Scott moved to Hawaii in 2007, where he still lives, and obtained his Master's in 2009. He currently works for a private planning firm, TEC Inc., doing planning and climate change adaptation for the U.S. military, private companies, and Hawaii state and local governments. He specializes in environmental impact assessments and spatial planning.  He has been appointed to the State Environmental Council by the Governor of Hawaii, where he is responsible for updating and amending the state environmental impact assessment administrative rules. He also volunteers with the Hawaii Chapter of the Sierra Club as a policy expert on environmental planning.

Scott still retains a love for archaeology and uses it regularly in his planning work. He has written archaeological and historical assessments for projects around the Hawaiian islands and reviewed archaeological work throughout the Pacific Islands for professional and technical accuracy.

Friday, November 4, 2011

Student Elizabeth Frost at Poggio Civitate, Italy

This summer was one of the best I’ve ever had: I participated in the excavation at Poggio Civitate in Italy with the University of Massachusetts Amherst. When I first signed up I was incredibly excited, but as time grew closer, I began to feel more and more nervous. I had never been out of the country before, and this was a pretty big step. Luckily, everyone who was going could get in touch with one another through Facebook and I had plans to meet up with some of my fellow student volunteers in Rome before the dig. When I got there I knew no one, but by the time the six weeks were over we were family.

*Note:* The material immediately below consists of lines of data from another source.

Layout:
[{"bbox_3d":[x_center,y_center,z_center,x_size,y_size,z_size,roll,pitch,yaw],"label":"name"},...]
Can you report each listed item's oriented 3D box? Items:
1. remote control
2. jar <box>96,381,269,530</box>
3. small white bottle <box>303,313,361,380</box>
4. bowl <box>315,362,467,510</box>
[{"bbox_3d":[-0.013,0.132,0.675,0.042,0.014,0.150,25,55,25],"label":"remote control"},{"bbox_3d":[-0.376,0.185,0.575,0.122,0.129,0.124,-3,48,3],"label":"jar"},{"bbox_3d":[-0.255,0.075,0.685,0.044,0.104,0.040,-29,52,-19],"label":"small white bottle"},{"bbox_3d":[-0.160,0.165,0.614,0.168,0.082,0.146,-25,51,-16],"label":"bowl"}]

I expected that when you participate in an archaeological dig, you dig the entire time you are there. As it turned out, this was usually the case except that due some recent changes to the laws in Italy our permit to dig did not start until two weeks after we were due to start. This change in plan didn’t faze the staff, and for the first week they gave us tours of the site and the magazzino, the sort of laboratory we shared with the public cars of Murlo. We listened to lectures, played a few name games, and learned where everyone was from, what their major was, and why they were here. The next week we were split into teams and worked on different projects that needed to be done. I was put on the team that was working with Roman materials. The town had recently put in a new playground and many Roman materials surfaced during construction; they were collected and given to us. My team cleaned, measured, muncelled, and catalogued all one hundred and eighty-odd items in only in four days.

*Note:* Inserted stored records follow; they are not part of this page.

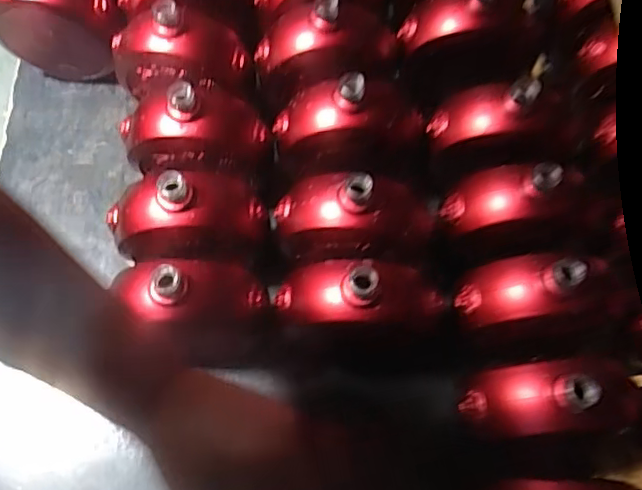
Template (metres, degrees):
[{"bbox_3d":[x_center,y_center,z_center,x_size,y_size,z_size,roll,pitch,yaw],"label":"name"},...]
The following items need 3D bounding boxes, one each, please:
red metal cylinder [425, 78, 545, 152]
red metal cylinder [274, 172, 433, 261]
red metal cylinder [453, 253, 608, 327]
[{"bbox_3d":[0.146,-0.118,0.537,0.105,0.040,0.044,-11,64,32],"label":"red metal cylinder"},{"bbox_3d":[0.029,-0.025,0.510,0.136,0.076,0.063,3,68,-2],"label":"red metal cylinder"},{"bbox_3d":[0.164,0.035,0.477,0.113,0.036,0.047,-15,66,28],"label":"red metal cylinder"}]

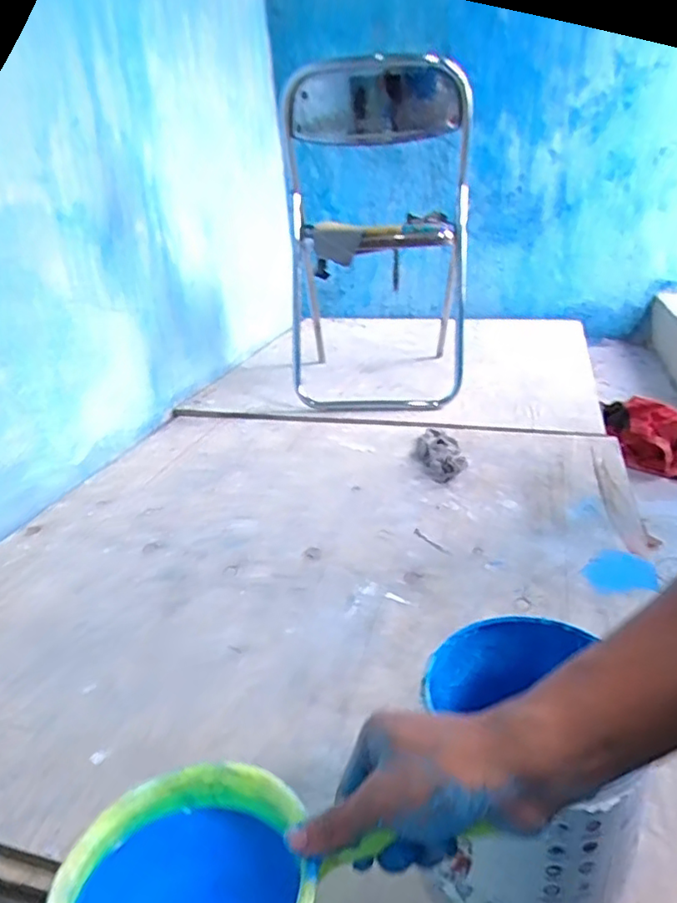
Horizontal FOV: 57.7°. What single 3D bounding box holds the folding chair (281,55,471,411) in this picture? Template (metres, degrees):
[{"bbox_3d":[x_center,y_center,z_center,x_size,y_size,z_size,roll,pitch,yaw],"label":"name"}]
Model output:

The next week we were finally able to dig. We started out with five trenches, two of which had been started the year before. I ended up in one of these, so my first week was spent digging out the backfill of a rather large, wet, smelly trench. Still, I had a great time working with everyone. Every week we changed trenches. During the next week I was in a trench that was full of material like broken pieces of terra cotta, pottery, bone, and even statue fragments. This week was much more tedious than the first where I got to use a shovel and haul dirt. Now I had to use my trowel, being careful not to pop anything out of the ground, and define rocks like nobody’s business. By the end of the second week at least six new trenches were opened and a few more had extensions added. With our limited time this seemed pretty daunting, but the staff was great at keeping up morale and also the flow of chatter so we were never bored.

Elizabeth (center right) on a day trip in Italy.
Every weekend was free time. We were on our own and could do whatever we wanted, so we traveled a lot. I went to Florence, Siena, Orvieto, San Gimignano, Tarquinia, and many other places. It was great to experience all of these places, each with its own long history.

My trip to Italy was an experience of a lifetime and something I will never forget. I traveled, I dug, and I even discovered what I might want to do for the rest of my life. This summer was one that changed me completely and gave me a new reason to keep going after my dreams.